Liu Wei stands among his work Love It, Bite It in his solo show Color in Beijing, where the exhibition rooms are filled with large installations. Photo provided to China Daily

Liu also displays a new addition to his iconic Love It, Bite It series. He was inspired to create the works after seeing his dog chewing an ox hide toy. In the new work, he seeks to explore the connection between animals' desire for food and man's lust for power.

In 2006, Liu created his first Love It, Bite It installations. With the same ox hide material for making chewing toys, he re-created world-famous venues, such as the Pentagon and Tate Modern museum, touching upon the issues of prestige and interest.

In the latest piece now displayed in the UCCA lobby, Liu has employed the forms and elements of religious architecture. The work looks like he has disassembled a religious building into several components and restructured them in a different order.

"I don't think art is some sort of knowledge. It isn't produced to lecture people," he says. "I wish to remove from my works, any traces of existing knowledge and then restore their most elemental status."

Gao Shiming, a professor with the Hangzhou-based China Academy of Art, where Liu studied, says the exhibits speak to Liu's observations of the community surrounding his studio.
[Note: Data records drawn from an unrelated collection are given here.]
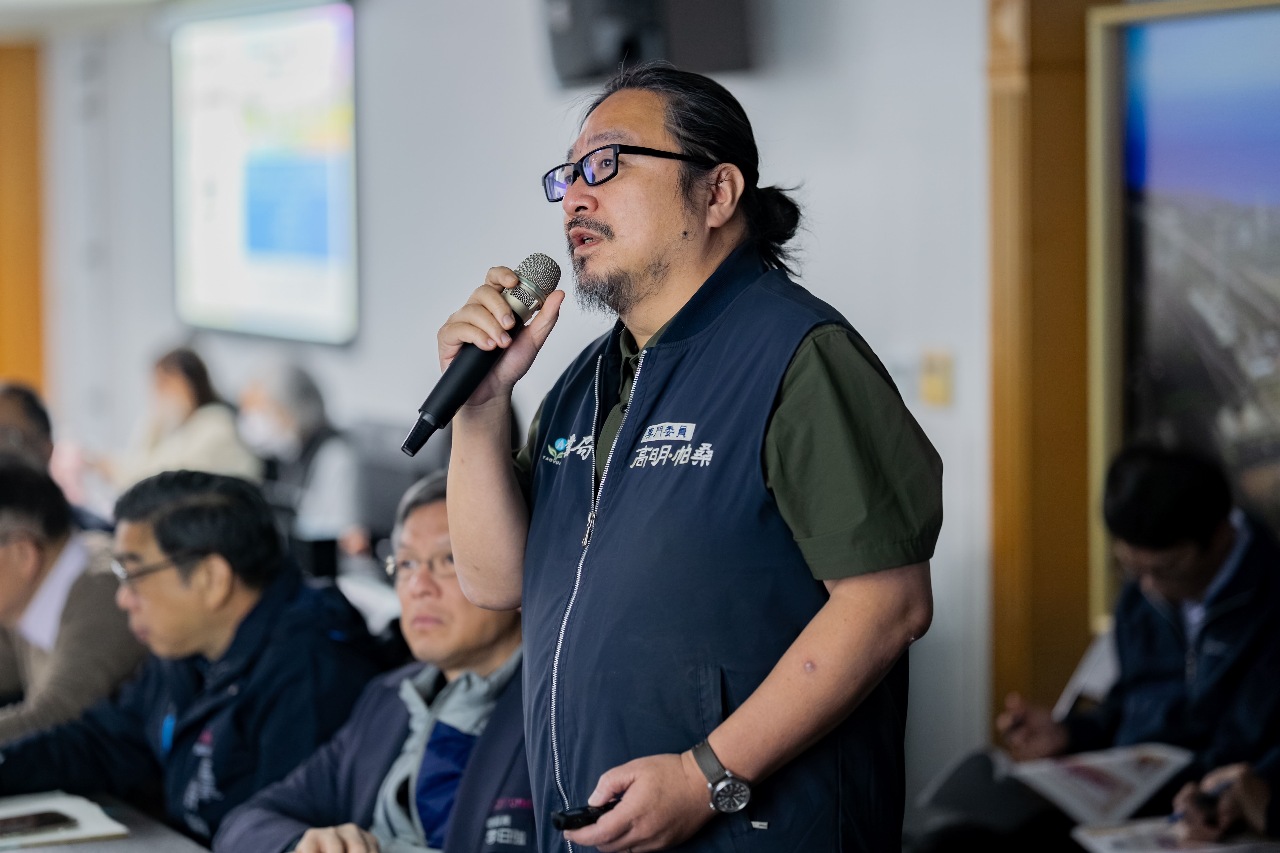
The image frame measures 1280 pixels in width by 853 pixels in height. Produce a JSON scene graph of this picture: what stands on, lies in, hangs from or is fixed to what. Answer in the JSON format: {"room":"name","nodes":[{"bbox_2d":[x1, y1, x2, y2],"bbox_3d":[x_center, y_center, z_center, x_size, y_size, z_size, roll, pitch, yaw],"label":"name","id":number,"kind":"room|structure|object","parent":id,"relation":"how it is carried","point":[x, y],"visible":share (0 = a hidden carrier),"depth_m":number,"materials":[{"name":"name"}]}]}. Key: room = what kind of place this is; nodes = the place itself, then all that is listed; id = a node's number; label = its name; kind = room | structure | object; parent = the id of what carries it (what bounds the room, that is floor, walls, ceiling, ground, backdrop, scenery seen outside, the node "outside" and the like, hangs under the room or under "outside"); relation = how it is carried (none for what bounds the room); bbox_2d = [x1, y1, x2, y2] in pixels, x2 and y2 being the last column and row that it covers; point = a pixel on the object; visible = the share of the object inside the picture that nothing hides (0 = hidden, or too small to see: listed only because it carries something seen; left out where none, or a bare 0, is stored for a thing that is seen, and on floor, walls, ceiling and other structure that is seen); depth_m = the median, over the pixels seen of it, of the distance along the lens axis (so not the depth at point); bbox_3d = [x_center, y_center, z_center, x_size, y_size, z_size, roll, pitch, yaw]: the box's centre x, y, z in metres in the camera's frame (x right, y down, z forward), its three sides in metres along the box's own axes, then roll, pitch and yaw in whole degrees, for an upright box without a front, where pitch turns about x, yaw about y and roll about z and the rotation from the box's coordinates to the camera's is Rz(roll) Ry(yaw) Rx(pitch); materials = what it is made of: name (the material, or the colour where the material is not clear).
{"room":"office","nodes":[
{"label":"office","id":0,"kind":"room"},
{"bbox_2d":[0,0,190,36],"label":"ceiling","id":1,"kind":"structure","parent":0,"point":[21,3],"depth_m":11.33,"materials":[{"name":"white paint"}]},
{"bbox_2d":[21,0,1012,803],"bbox_3d":[-0.230,-0.585,8.895,0.416,3.839,7.897,-2,3,-21],"label":"wall","id":2,"kind":"structure","parent":0,"point":[384,36],"depth_m":9.02,"materials":[{"name":"white paint"}]},
{"bbox_2d":[0,44,44,398],"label":"wooden door","id":3,"kind":"structure","parent":2,"relation":"attached to","point":[1,202],"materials":[{"name":"wood"}]},
{"bbox_2d":[169,0,359,344],"bbox_3d":[-1.465,-1.002,11.775,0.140,1.362,2.175,-2,3,-21],"label":"projection screen","id":4,"kind":"object","parent":2,"relation":"attached to","point":[259,48],"visible":0.98,"depth_m":11.65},
{"bbox_2d":[541,0,753,84],"bbox_3d":[0.013,-1.138,7.419,0.441,0.566,0.442,-2,3,-21],"label":"speaker","id":5,"kind":"object","parent":2,"relation":"attached to","point":[722,56],"visible":0.87,"depth_m":7.30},
{"bbox_2d":[919,347,954,406],"bbox_3d":[0.671,-0.104,6.806,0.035,0.136,0.086,-2,3,-21],"label":"light switch","id":6,"kind":"object","parent":2,"relation":"attached to","point":[938,396],"visible":0.97,"depth_m":6.80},
{"bbox_2d":[985,0,1101,728],"bbox_3d":[1.010,-0.285,7.022,0.333,2.857,0.448,-2,3,-21],"label":"wooden pillar","id":7,"kind":"structure","parent":2,"relation":"attached to","point":[1048,48],"depth_m":7.04,"materials":[{"name":"brown wood"}]},
{"bbox_2d":[1084,0,1279,621],"bbox_3d":[1.453,-0.232,6.222,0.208,1.434,1.339,-2,3,-21],"label":"framed picture","id":8,"kind":"object","parent":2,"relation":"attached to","point":[1258,299],"visible":0.87,"depth_m":6.58},
{"label":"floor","id":9,"kind":"structure","parent":0,"visible":0},
{"bbox_2d":[0,381,54,472],"bbox_3d":[-1.830,0.329,8.494,0.448,0.851,0.696,-1,3,3],"label":"person","id":10,"kind":"object","parent":9,"relation":"on","point":[11,411],"visible":0.43,"depth_m":8.42},
{"bbox_2d":[0,458,146,750],"bbox_3d":[-1.274,0.521,6.187,0.614,0.893,0.630,1,3,27],"label":"man","id":11,"kind":"object","parent":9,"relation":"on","point":[11,516],"visible":0.65,"depth_m":6.00},
{"bbox_2d":[0,786,215,852],"bbox_3d":[-1.095,1.057,4.292,1.264,0.703,2.801,-2,3,-21],"label":"table","id":12,"kind":"object","parent":9,"relation":"on","point":[28,852],"visible":0.45,"depth_m":4.95,"materials":[{"name":"grey"}]},
{"bbox_2d":[0,789,131,849],"bbox_3d":[-1.017,0.643,4.868,0.312,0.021,0.337,-2,3,-21],"label":"paper","id":13,"kind":"object","parent":12,"relation":"on","point":[83,832],"visible":0.71,"depth_m":4.83,"materials":[{"name":"white paper"}]},
{"bbox_2d":[0,808,77,838],"bbox_3d":[-0.992,0.637,4.801,0.193,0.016,0.093,-3,4,-36],"label":"smartphone","id":14,"kind":"object","parent":13,"relation":"on","point":[43,817],"visible":0.99,"depth_m":4.80,"materials":[{"name":"black"}]},
{"bbox_2d":[0,463,381,848],"bbox_3d":[-0.793,0.564,5.430,0.608,0.971,0.691,1,3,29],"label":"man","id":15,"kind":"object","parent":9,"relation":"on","point":[181,516],"visible":0.84,"depth_m":5.28},
{"bbox_2d":[121,346,260,486],"bbox_3d":[-1.580,0.213,10.477,0.541,0.899,0.565,1,3,27],"label":"person","id":16,"kind":"object","parent":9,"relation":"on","point":[181,379],"visible":0.51,"depth_m":10.38},
{"bbox_2d":[237,360,361,552],"bbox_3d":[-1.099,0.305,9.540,0.487,0.953,0.599,1,3,28],"label":"person","id":17,"kind":"object","parent":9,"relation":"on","point":[284,404],"visible":0.54,"depth_m":9.42},
{"bbox_2d":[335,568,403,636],"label":"table","id":18,"kind":"object","parent":9,"relation":"on","point":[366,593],"visible":0.12,"depth_m":7.47,"materials":[{"name":"white"}]},
{"bbox_2d":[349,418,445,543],"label":"monitor","id":19,"kind":"object","parent":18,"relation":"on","point":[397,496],"visible":0.43,"depth_m":8.66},
{"bbox_2d":[211,469,540,852],"bbox_3d":[-0.263,0.606,4.801,0.701,0.996,0.714,2,4,36],"label":"man","id":20,"kind":"object","parent":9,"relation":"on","point":[499,653],"visible":0.62,"depth_m":4.71},
{"bbox_2d":[427,63,935,852],"bbox_3d":[0.059,0.414,3.979,0.553,1.698,0.905,-2,3,-21],"label":"man","id":21,"kind":"object","parent":9,"relation":"on","point":[837,605],"visible":0.97,"depth_m":3.73},
{"bbox_2d":[401,252,561,456],"bbox_3d":[-0.211,-0.096,4.030,0.205,0.236,0.132,-2,3,-21],"label":"microphone","id":22,"kind":"object","parent":21,"relation":"in","point":[434,416],"visible":0.94,"depth_m":3.99,"materials":[{"name":"black metal"}]},
{"bbox_2d":[550,798,619,831],"bbox_3d":[-0.039,0.482,3.777,0.150,0.028,0.048,-3,4,-37],"label":"remote control","id":23,"kind":"object","parent":21,"relation":"in","point":[584,812],"visible":0.56,"depth_m":3.73,"materials":[{"name":"black plastic"}]},
{"bbox_2d":[990,438,1279,837],"bbox_3d":[1.066,0.568,5.847,0.596,1.090,0.711,-2,3,-21],"label":"man","id":24,"kind":"object","parent":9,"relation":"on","point":[1196,553],"visible":0.85,"depth_m":5.71},
{"bbox_2d":[917,743,1192,833],"bbox_3d":[0.900,0.691,5.897,0.310,0.082,0.347,-3,4,-35],"label":"booklet","id":25,"kind":"object","parent":24,"relation":"in","point":[1100,780],"visible":0.71,"depth_m":5.84,"materials":[{"name":"white paper"}]},
{"bbox_2d":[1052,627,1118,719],"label":"paper","id":26,"kind":"object","parent":24,"relation":"in","point":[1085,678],"visible":0.44,"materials":[{"name":"white paper"}]},
{"bbox_2d":[1173,756,1279,842],"bbox_3d":[1.259,0.542,4.930,0.615,1.120,0.824,-2,3,-21],"label":"person","id":27,"kind":"object","parent":9,"relation":"on","point":[1258,795],"visible":0.52,"depth_m":4.97},
{"bbox_2d":[1071,814,1277,852],"bbox_3d":[0.945,0.720,5.210,0.312,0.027,0.296,-2,3,-21],"label":"paper","id":28,"kind":"object","parent":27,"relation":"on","point":[1216,852],"visible":0.84,"depth_m":5.21,"materials":[{"name":"white paper"}]},
{"bbox_2d":[1172,780,1226,824],"bbox_3d":[0.967,0.643,5.161,0.171,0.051,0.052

"It is like a divide between the city and the countryside. Local residents do not live an industrial life, or a globalized one. They make almost everything themselves, like an artist does his work. Liu collected their daily waste to produce his works.

"He used the magic of art to piece these objects back together, in a new order he reconstructed."
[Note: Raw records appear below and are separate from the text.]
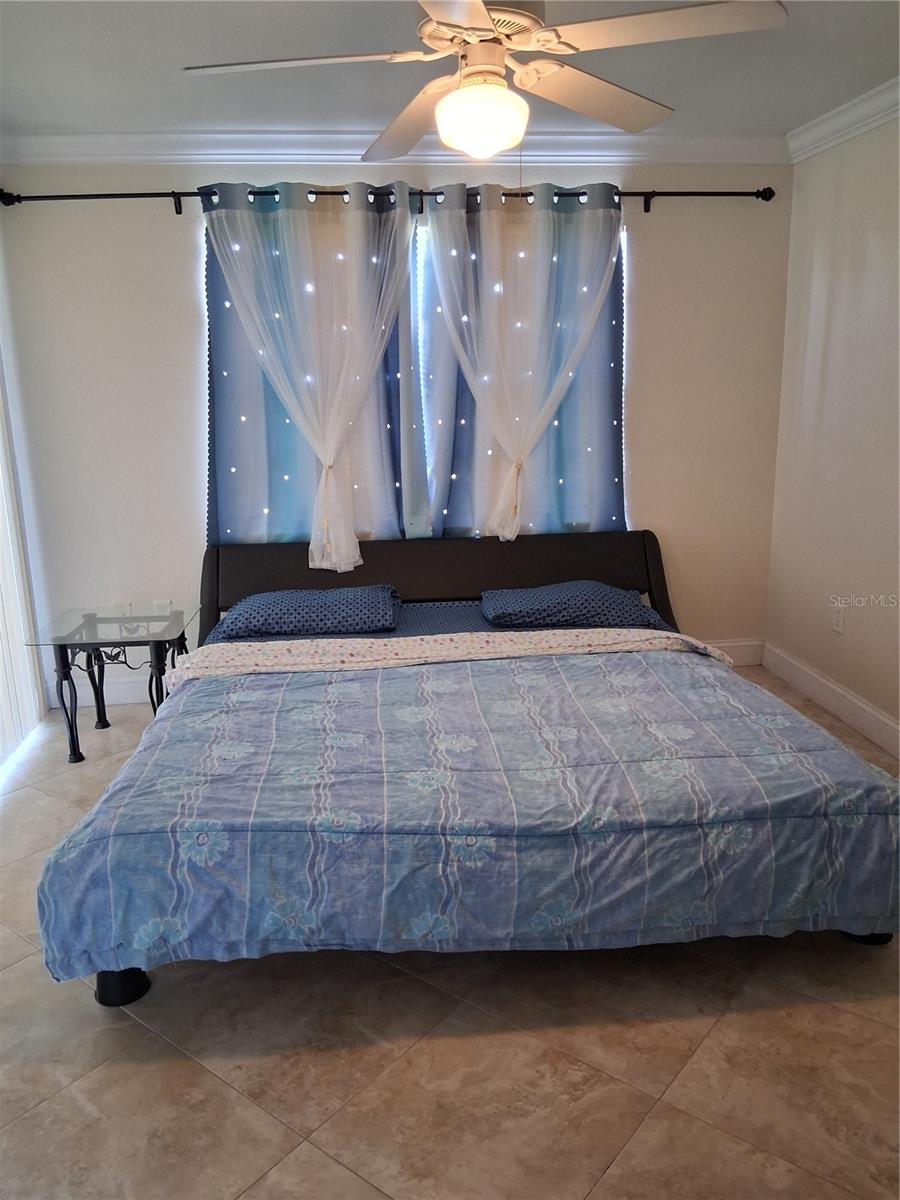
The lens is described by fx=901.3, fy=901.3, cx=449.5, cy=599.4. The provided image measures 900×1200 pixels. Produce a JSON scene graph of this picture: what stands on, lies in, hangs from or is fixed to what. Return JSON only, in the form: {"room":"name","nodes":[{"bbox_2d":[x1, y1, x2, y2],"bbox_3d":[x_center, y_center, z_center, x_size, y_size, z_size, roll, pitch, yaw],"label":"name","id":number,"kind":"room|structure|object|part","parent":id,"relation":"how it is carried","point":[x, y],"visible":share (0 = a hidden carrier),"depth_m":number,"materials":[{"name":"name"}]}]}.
{"room":"bedroom","nodes":[
{"label":"bedroom","id":0,"kind":"room"},
{"bbox_2d":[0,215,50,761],"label":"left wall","id":1,"kind":"structure","parent":0,"point":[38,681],"depth_m":3.80,"materials":[{"name":"white paint"}]},
{"bbox_2d":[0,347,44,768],"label":"vertical blind","id":2,"kind":"object","parent":1,"relation":"attached to","point":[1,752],"visible":0.94,"depth_m":3.73,"materials":[{"name":"white"}]},
{"bbox_2d":[1,162,789,714],"bbox_3d":[-0.186,-0.802,4.196,3.656,2.469,0.157,-2,14,-5],"label":"back wall","id":3,"kind":"structure","parent":0,"point":[176,268],"depth_m":4.03,"materials":[{"name":"beige paint"}]},
{"bbox_2d":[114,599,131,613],"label":"wall socket","id":4,"kind":"object","parent":3,"relation":"attached to","point":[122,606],"visible":0.57,"depth_m":4.19,"materials":[{"name":"white plastic"}]},
{"bbox_2d":[153,599,172,614],"bbox_3d":[-1.354,0.066,4.254,0.068,0.118,0.009,-2,14,-5],"label":"wall socket","id":5,"kind":"object","parent":3,"relation":"attached to","point":[169,606],"visible":0.57,"depth_m":4.24,"materials":[{"name":"white plastic"}]},
{"bbox_2d":[2,186,771,215],"bbox_3d":[-0.214,-1.705,3.837,3.325,0.082,0.129,-2,14,-5],"label":"curtain rod","id":6,"kind":"object","parent":3,"relation":"attached to","point":[179,213],"visible":0.79,"depth_m":3.76,"materials":[{"name":"black metal"}]},
{"bbox_2d":[202,185,413,560],"bbox_3d":[-0.552,-0.882,3.801,0.902,1.608,0.120,-2,14,-5],"label":"curtain","id":7,"kind":"object","parent":6,"relation":"hanging from","point":[221,424],"visible":0.54,"depth_m":3.78,"materials":[{"name":"blue fabric"}]},
{"bbox_2d":[415,187,628,541],"bbox_3d":[0.347,-0.976,4.085,1.011,1.730,0.106,-2,14,-5],"label":"curtain","id":8,"kind":"object","parent":6,"relation":"hanging from","point":[611,472],"visible":0.5,"depth_m":4.12,"materials":[{"name":"blue fabric"}]},
{"bbox_2d":[0,130,782,164],"bbox_3d":[-0.218,-1.912,3.817,3.392,0.110,0.101,-2,14,-5],"label":"crown molding","id":9,"kind":"structure","parent":3,"relation":"attached to","point":[181,152],"depth_m":3.79,"materials":[{"name":"white paint"}]},
{"bbox_2d":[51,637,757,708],"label":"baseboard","id":10,"kind":"structure","parent":3,"relation":"attached to","point":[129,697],"depth_m":4.25,"materials":[{"name":"white paint"}]},
{"bbox_2d":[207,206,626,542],"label":"window","id":11,"kind":"structure","parent":3,"relation":"in","point":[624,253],"depth_m":4.14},
{"bbox_2d":[0,668,899,1199],"bbox_3d":[-0.018,0.991,2.273,3.907,0.102,4.514,-2,14,-5],"label":"floor","id":12,"kind":"structure","parent":0,"point":[280,1135],"depth_m":1.99,"materials":[{"name":"beige tile"}]},
{"bbox_2d":[22,605,194,764],"bbox_3d":[-1.367,0.345,3.767,0.563,0.508,0.513,-2,14,-5],"label":"side table","id":13,"kind":"object","parent":12,"relation":"on","point":[85,621],"visible":0.9,"depth_m":3.62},
{"bbox_2d":[37,529,899,1011],"bbox_3d":[0.042,0.310,3.031,2.136,0.821,2.296,-2,14,-5],"label":"bed","id":14,"kind":"object","parent":12,"relation":"on","point":[498,578],"visible":0.89,"depth_m":2.22,"materials":[{"name":"blue fabric"}]},
{"bbox_2d":[213,585,401,640],"bbox_3d":[-0.561,0.036,3.682,0.736,0.157,0.453,-2,14,-5],"label":"pillow","id":15,"kind":"object","parent":14,"relation":"on","point":[322,601],"visible":0.98,"depth_m":3.52,"materials":[{"name":"blue fabric"}]},
{"bbox_2d":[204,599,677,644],"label":"mattress","id":16,"kind":"object","parent":14,"relation":"on","point":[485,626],"visible":0.11,"depth_m":3.73,"materials":[{"name":"fabric"}]},
{"bbox_3d":[-0.040,0.059,4.173,2.130,0.693,0.225,-2,14,-5],"label":"headboard","id":17,"kind":"part","parent":14,"relation":"part of","materials":[{"name":"leather"}]},
{"bbox_2d":[25,641,898,980],"bbox_3d":[0.112,0.512,2.678,2.162,0.464,1.294,-2,14,-5],"label":"comforter","id":18,"kind":"object","parent":14,"relation":"on","point":[166,722],"visible":0.9,"depth_m":2.12,"materials":[{"name":"blue fabric"}]},
{"bbox_2d":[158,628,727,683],"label":"blanket","id":19,"kind":"object","parent":18,"relation":"on","point":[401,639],"visible":0.88,"depth_m":3.15,"materials":[{"name":"beige fabric"}]},
{"bbox_2d":[478,580,664,630],"bbox_3d":[0.486,0.008,3.725,0.716,0.158,0.455,-2,14,-5],"label":"pillow","id":20,"kind":"object","parent":14,"relation":"on","point":[545,591],"visible":0.95,"depth_m":3.56,"materials":[{"name":"blue fabric"}]},
{"bbox_2d":[0,0,899,148],"bbox_3d":[0.020,-1.530,1.824,4.119,0.115,4.518,-2,14,-5],"label":"ceiling","id":21,"kind":"structure","parent":0,"point":[787,119],"depth_m":2.97,"materials":[{"name":"white paint"}]},
{"bbox_2d":[180,0,786,163],"bbox_3d":[0.057,-1.269,2.051,1.221,0.510,1.222,-12,18,-39],"label":"ceiling fan","id":22,"kind":"object","parent":21,"relation":"hanging from","point":[485,26],"visible":0.99,"depth_m":2.00,"materials":[{"name":"white"}]},
{"bbox_3d":[-0.323,-1.187,2.003,0.569,0.038,0.320,-2,14,-5],"label":"blade","id":23,"kind":"part","parent":22,"relation":"part of","materials":[{"name":"white"}]},
{"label":"blade","id":24,"kind":"part","parent":22,"relation":"part of","materials":[{"name":"wood"}]},
{"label":"motor housing","id":25,"kind":"part","parent":22,"relation":"part of","materials":[{"name":"metal"}]},
{"bbox_3d":[0.354,-1.276,2.312,0.475,0.054,0.431,-2,14,-5],"label":"blade","id":26,"kind":"part","parent":22,"relation":"part of","materials":[{"name":"wood"}]},
{"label":"blade","id":27,"kind":"part","parent":22,"relation":"part of","materials":[{"name":"white wood"}]},
{"bbox_2d":[765,105,899,748],"bbox_3d":[1.866,-0.373,2.287,0.158,2.470,4.255,-2,14,-5],"label":"right wall","id":28,"kind":"structure","parent":0,"point":[841,207],"depth_m":3.75,"materials":[{"name":"paint"}]},
{"bbox_2d":[760,641,899,758],"bbox_3d":[1.801,0.779,2.479,0.016,0.127,4.187,-2,14,-5],"label":"baseboard","id":29,"kind":"structure","parent":28,"relation":"attached to","point":[886,722],"depth_m":3.86,"materials":[{"name":"white paint"}]},
{"bbox_2d":[831,606,844,633],"bbox_3d":[1.670,0.083,3.884,0.009,0.117,0.072,-2,14,-5],"label":"wall socket","id":30,"kind":"object","parent":28,"relation":"attached to","point":[839,623],"visible":0.99,"depth_m":3.88,"materials":[{"name":"white plastic"}]},
{"bbox_2d":[786,77,899,162],"bbox_3d":[1.722,-1.458,1.822,0.098,0.097,4.485,-2,14,-5],"label":"crown molding","id":31,"kind":"structure","parent":28,"relation":"attached to","point":[839,122],"depth_m":3.55,"materials":[{"name":"white paint"}]}
]}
Recognized as a success story among the post-1970 generation of Chinese artists, Liu has been commended for his breakthroughs despite the shadows of "cynical realism" and "political pop" from the previous generations on many of his peers.

"Liu and other contemporary artists have found quite a big possibility of expression for Chinese art. They have opened a door. To what, people are not yet quite sure. But it's only a start," says Pi Li, senior curator at Hong Kong's M+ contemporary art museum.